6 ロジックツリーに習熟するコツ

◆ 習熟のコツ

 ロジックツリーの理論は,学んでもいざ実際にテーマを与えられロジックツリーを自分でつくるとなると手が動かなくなることもあります。そこで,ロジックツリーがつくれるようになるコツを紹介します。
@ とにかくツリーをつくること
 ロジックツリーに慣れるにはまずつくってみて試行錯誤することが基本にあります。
 日常生活の中でもいくつかのパターンを考えるクセをつけることが大切です。たとえば目的地まで行く経路や交通手段を複数考えてみる,あるいは仕事のやり方を何通りか考えてみるというようなところからはじめたらいかがでしょうか。分解については,まず3分割することをお勧めします。それは人間の思いつきやすい個数が3だからです。実際の分割要素は3つ以上あるケースもあるでしょうが分割するクセをつけるためにも,どんどん3分割していきましょう。

A 分解で抽象的表現を心がける
 抽象的なものから具体的な内容に分解していくので最初から細かい要素を抽出するクセをつけてしまうとなかなか大きなくくりで分割することができなくなります。意識して抽象的な表現を考えるようにしましょう。たとえば前述で出てきた交通手段を検討する場合,新幹線・特急・普通列車・高速バス・レンタカー・マイカーなどと考える前に陸路・空路・海路などとより大きな分類で分割することが望ましいわけです。
B 各要素の論理的因果関係を確認する
 水平に分解しているつもりでも,それぞれの要素が因果関係を持っているケースがあります。その場合は水平方向に展開するのではなく垂直方向に接続する必要が出てきます。

◆ ミーシーが見出せないときの対応策

 ミーシーとひと口に言っても知見がなかったり業務の引き出しが多くない人にとって要素を発想することはとても難しいことだと思います。ある程度分解できたとしてもこれだけで十分だろうか? まだほかにも要素があるのではないだろうかと迷うこともあるでしょう。いくつか要素が出てきた場合,要素どうしの共通点を抽象化することにより顕在化していない要素を思いつくことがあります。

入力データ:
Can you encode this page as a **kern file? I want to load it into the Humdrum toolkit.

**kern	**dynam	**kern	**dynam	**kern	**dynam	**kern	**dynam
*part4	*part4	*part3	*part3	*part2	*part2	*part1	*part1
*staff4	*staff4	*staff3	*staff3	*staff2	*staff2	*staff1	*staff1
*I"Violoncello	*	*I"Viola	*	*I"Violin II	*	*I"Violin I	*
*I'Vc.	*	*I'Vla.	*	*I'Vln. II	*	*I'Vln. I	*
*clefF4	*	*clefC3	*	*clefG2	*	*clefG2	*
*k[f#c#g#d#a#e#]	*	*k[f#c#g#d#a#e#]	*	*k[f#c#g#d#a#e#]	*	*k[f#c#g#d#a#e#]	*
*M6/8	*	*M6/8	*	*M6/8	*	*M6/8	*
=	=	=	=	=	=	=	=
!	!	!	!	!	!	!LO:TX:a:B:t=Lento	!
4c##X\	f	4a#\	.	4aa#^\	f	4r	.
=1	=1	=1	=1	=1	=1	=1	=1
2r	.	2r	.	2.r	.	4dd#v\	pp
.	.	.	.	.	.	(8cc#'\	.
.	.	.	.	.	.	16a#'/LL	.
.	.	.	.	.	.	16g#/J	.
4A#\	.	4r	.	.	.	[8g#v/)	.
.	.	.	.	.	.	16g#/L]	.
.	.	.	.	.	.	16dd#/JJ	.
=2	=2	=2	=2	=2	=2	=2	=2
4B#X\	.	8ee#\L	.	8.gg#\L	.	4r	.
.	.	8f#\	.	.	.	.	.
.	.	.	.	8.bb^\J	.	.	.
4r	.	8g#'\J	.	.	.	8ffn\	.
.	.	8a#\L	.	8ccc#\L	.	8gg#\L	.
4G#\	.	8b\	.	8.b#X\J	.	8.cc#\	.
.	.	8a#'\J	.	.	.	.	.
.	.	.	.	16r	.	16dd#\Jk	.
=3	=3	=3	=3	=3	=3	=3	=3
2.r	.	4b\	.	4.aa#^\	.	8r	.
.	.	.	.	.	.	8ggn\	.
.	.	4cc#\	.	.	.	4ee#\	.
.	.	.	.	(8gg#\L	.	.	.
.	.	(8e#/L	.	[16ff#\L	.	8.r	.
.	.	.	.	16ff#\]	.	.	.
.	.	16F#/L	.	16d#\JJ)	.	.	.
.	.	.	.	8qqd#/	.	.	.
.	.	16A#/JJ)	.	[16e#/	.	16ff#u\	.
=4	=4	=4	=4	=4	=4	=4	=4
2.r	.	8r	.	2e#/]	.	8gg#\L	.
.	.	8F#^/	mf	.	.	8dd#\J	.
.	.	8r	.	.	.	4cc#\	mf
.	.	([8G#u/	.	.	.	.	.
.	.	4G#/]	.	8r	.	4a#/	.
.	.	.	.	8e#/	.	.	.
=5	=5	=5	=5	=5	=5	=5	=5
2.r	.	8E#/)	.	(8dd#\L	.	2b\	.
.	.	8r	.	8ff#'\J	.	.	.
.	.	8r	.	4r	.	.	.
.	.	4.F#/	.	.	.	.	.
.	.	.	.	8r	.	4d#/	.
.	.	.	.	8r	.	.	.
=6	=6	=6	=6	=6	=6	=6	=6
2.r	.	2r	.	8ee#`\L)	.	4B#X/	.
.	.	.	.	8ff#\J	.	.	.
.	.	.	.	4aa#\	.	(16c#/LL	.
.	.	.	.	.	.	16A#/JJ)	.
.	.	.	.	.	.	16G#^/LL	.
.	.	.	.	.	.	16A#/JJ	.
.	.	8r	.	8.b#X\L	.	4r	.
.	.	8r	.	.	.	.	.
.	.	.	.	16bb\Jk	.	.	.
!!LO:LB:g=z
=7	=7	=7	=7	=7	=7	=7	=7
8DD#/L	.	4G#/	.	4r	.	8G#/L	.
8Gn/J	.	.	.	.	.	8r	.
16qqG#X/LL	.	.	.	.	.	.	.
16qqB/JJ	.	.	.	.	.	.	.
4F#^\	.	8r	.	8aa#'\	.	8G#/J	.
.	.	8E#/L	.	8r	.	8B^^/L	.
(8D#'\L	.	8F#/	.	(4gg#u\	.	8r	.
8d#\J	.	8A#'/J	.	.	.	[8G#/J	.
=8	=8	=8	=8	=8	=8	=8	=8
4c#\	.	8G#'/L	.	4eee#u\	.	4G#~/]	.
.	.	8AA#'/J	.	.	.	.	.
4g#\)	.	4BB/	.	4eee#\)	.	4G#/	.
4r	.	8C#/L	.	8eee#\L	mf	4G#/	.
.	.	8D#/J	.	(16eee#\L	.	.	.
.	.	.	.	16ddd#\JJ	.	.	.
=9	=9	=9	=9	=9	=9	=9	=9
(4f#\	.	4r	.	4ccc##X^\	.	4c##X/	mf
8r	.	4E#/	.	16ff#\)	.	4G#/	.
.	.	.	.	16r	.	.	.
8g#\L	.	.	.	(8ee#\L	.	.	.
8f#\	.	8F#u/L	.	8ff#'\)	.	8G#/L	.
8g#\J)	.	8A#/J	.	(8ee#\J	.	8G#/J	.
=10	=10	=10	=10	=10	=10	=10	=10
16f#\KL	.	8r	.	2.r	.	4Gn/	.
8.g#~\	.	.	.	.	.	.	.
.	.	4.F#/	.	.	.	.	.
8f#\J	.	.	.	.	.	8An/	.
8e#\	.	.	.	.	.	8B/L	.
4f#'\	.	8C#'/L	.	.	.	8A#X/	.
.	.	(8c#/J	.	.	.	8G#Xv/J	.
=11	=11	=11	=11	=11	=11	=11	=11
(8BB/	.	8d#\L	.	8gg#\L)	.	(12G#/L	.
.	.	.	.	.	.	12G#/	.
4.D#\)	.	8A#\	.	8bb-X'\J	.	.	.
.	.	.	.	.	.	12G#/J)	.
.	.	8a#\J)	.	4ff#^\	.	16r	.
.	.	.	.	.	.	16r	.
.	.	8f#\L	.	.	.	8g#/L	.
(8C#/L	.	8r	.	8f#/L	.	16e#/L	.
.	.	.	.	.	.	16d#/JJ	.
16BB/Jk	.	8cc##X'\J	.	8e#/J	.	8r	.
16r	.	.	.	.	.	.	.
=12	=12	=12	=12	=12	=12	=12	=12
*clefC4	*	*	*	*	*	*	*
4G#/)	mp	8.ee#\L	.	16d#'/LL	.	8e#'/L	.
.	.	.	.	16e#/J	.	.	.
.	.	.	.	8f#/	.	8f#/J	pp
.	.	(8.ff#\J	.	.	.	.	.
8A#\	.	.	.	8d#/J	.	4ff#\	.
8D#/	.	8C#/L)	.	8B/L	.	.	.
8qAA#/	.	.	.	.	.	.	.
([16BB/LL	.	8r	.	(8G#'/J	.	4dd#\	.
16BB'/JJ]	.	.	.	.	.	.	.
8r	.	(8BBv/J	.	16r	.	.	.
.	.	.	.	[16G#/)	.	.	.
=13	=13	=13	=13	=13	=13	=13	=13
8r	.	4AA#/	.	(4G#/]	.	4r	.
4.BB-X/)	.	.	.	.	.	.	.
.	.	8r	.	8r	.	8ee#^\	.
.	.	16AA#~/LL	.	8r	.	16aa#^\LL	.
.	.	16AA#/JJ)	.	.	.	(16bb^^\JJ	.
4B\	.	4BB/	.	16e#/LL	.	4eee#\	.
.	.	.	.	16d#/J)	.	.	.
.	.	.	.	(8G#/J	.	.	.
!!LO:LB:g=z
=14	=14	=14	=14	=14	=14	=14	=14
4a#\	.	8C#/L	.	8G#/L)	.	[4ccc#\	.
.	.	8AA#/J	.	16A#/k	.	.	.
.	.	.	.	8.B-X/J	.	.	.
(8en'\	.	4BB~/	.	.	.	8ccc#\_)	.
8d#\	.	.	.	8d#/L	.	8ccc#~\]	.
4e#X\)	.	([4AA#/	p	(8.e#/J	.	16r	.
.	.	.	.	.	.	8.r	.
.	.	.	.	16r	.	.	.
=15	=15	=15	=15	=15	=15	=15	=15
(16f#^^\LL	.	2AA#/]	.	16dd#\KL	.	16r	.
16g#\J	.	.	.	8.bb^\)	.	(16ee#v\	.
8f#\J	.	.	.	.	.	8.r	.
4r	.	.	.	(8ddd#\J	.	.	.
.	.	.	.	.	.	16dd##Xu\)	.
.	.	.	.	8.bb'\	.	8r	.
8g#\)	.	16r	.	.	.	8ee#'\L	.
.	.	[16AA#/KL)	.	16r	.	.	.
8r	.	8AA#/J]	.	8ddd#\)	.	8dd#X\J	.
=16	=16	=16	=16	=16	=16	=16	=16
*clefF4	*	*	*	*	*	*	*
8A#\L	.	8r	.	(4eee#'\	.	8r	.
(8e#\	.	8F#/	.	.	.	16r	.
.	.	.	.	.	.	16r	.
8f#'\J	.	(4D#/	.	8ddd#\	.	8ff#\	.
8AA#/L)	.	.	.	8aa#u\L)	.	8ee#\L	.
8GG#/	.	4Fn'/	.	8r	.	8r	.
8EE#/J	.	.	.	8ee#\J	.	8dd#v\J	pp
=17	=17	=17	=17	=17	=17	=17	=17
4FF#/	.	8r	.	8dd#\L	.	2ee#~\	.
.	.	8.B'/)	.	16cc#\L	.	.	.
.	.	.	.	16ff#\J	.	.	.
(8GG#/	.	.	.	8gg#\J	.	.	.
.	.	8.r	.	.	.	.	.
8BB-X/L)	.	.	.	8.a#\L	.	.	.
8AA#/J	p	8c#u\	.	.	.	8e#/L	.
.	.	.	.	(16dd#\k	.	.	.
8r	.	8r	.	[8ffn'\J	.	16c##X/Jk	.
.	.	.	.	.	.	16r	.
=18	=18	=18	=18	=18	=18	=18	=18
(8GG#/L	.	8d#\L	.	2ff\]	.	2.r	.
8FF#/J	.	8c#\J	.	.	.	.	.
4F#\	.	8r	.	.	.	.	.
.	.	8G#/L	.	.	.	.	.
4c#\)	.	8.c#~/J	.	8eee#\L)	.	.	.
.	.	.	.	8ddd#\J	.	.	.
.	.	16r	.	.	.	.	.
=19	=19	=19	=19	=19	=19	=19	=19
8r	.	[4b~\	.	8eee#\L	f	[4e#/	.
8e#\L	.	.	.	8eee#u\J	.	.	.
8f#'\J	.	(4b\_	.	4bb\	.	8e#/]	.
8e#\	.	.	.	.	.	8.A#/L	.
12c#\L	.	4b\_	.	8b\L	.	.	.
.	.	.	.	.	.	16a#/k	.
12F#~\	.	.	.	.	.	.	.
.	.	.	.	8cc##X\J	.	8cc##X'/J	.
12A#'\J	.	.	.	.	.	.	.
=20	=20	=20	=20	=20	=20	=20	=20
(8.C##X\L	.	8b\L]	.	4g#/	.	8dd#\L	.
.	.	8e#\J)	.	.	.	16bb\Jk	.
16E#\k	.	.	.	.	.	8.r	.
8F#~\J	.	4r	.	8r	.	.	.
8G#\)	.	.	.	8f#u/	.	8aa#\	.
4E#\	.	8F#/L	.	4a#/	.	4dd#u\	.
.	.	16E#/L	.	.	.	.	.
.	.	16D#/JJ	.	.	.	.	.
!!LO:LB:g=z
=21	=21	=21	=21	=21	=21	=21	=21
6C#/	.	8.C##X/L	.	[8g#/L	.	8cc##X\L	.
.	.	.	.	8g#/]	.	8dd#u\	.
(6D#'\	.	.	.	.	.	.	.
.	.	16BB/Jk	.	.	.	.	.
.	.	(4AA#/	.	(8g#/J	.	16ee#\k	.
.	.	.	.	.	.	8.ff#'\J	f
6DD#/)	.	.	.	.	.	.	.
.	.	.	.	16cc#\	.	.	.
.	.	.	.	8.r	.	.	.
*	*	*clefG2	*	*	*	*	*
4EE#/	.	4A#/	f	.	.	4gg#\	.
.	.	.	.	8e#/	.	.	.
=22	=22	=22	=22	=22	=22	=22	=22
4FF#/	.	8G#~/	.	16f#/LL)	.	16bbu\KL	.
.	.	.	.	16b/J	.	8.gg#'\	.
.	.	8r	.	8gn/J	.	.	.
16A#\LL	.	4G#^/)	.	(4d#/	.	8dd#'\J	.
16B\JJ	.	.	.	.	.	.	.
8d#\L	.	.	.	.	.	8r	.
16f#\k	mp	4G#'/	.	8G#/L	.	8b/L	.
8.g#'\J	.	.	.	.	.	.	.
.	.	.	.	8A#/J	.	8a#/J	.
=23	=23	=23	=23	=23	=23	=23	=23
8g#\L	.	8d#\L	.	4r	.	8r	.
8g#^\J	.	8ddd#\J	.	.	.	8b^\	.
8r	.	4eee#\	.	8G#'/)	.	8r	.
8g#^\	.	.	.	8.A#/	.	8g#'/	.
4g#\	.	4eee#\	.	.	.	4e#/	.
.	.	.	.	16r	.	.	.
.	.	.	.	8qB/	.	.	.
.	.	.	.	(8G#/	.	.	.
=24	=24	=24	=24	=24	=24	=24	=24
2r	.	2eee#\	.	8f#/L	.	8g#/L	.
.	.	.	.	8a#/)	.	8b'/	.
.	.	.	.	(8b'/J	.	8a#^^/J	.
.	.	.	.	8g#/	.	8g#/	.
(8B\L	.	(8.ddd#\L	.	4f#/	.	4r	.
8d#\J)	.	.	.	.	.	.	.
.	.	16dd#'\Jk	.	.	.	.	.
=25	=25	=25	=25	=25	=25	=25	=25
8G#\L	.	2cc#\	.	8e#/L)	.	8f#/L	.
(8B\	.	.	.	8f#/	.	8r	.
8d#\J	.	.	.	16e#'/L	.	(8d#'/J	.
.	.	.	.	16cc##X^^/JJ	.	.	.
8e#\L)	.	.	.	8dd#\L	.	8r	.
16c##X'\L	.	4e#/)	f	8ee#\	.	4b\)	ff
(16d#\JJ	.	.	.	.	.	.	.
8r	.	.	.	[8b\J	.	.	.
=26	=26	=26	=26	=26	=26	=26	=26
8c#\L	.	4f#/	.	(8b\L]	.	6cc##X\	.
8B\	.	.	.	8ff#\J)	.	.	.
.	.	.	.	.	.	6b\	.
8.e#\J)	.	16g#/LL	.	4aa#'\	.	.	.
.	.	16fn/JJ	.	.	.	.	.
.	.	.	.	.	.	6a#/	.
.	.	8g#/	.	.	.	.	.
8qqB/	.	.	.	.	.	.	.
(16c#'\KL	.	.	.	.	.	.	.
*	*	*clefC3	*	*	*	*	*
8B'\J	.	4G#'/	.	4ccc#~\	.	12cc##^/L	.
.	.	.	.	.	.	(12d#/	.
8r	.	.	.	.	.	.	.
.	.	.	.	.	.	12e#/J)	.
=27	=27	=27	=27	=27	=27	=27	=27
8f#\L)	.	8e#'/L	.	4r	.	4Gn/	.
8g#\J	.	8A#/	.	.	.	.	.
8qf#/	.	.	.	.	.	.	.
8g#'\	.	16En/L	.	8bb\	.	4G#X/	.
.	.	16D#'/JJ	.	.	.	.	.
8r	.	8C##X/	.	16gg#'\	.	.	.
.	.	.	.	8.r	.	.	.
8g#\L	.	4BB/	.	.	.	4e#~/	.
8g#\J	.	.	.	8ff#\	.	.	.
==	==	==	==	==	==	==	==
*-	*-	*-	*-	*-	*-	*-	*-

情報の活用:
**1.** ロジックツリーの文章を読んで、次の問いに答えてください。
(a) 分解するとき、まず何分割することが勧められていますか。
(b) 交通手段を考える場合、新幹線や高速バスなどを挙げる前に、どんな大きな分類で分けるのが望ましいとされていますか。
(c) 要素どうしが因果関係を持っている場合、どの方向に接続する必要がありますか。
**2.** ロジックツリーの文章の「日常生活の中でもいくつかのパ」で始まり「することが望ましいわけです。」で終わる部分を、「クセ」を「習慣」に置き換えて書き直してください。
記録は使わなくてもかまいません。

各問の答え:
**1.**
(a) 3分割
(b) 陸路・空路・海路など
(c) 垂直方向

**2.**
日常生活の中でもいくつかのパターンを考える習慣をつけることが大切です。たとえば目的地まで行く経路や交通手段を複数考えてみる,あるいは仕事のやり方を何通りか考えてみるというようなところからはじめたらいかがでしょうか。分解については,まず3分割することをお勧めします。それは人間の思いつきやすい個数が3だからです。実際の分割要素は3つ以上あるケースもあるでしょうが分割する習慣をつけるためにも,どんどん3分割していきましょう。

A 分解で抽象的表現を心がける
 抽象的なものから具体的な内容に分解していくので最初から細かい要素を抽出する習慣をつけてしまうとなかなか大きなくくりで分割することができなくなります。意識して抽象的な表現を考えるようにしましょう。たとえば前述で出てきた交通手段を検討する場合,新幹線・特急・普通列車・高速バス・レンタカー・マイカーなどと考える前に陸路・空路・海路などとより大きな分類で分割することが望ましいわけです。